I’ve been giving Syriza something of a bashing this week (which I think they richly deserve) but the great thing in their favour is the desire to make Greece a more open, honest and accountable culture. It is the ultimate c-word, and the only way real radicals can effect change now. We need a different way of rolling back greed through education and example: what we don’t need is the old Big State Left and Neolib Right ideologies replayed yet again: they don’t bear any relevance to social anthropology, and so I switch off once the empty historical syntax gets trotted out.
Syriza’s form of localism appeals to me because its communal and bottom-up. Sadly, I now fear that the situation will go tits-up before they get the chance to put it into practice. One thing people who don’t ‘get’ Greece can’t grasp is that Syriza’s ‘natural’ franchise of voters is probably under 6%, if not less. It is a loose collaboration of convenience designed to stand up to Brussels and get rid of the Greek oligarchy. Once people think its leaders are just as boneless as their predecessors, Greek politics could easily descend into chaos…perhaps even civil war.
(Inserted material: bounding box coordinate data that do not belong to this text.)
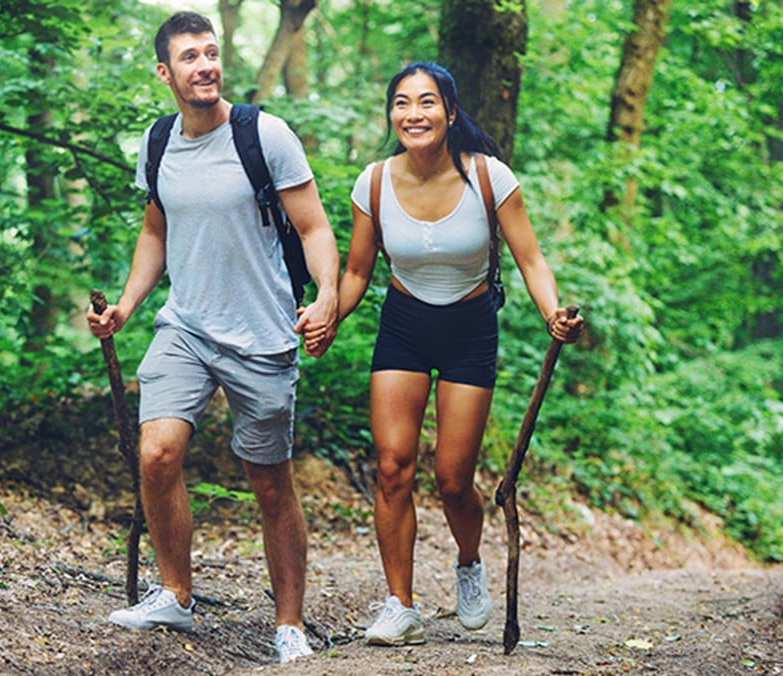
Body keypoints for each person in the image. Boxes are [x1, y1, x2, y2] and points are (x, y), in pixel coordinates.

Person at [86, 10, 340, 665]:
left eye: (210, 53)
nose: (204, 65)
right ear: (164, 73)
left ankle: (288, 624)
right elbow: (154, 232)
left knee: (269, 484)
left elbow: (313, 228)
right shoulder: (158, 141)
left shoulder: (264, 135)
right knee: (156, 454)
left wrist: (327, 299)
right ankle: (174, 592)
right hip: (186, 328)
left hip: (261, 336)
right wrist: (126, 305)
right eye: (188, 57)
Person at [327, 62, 585, 646]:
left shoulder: (489, 177)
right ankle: (400, 605)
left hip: (470, 328)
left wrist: (552, 314)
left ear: (449, 111)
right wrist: (328, 319)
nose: (412, 114)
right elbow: (357, 270)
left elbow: (531, 260)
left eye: (425, 102)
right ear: (391, 113)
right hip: (404, 324)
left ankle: (469, 562)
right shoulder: (372, 183)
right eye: (401, 103)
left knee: (451, 477)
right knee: (393, 466)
But Tsipras and co still have a chance – albeit a slim one – to tell the EU where to get off, and then watch as the opposing edifice collapses in acrimony. If they do, then four things have to go in Greece: neoliberal drivel, privately funded political Parties, dishonest officials, and lobbying. If they can start to make a go of that alongside communal support and better education, they might just achieve something truly worthwhile for citizens everywhere around the World.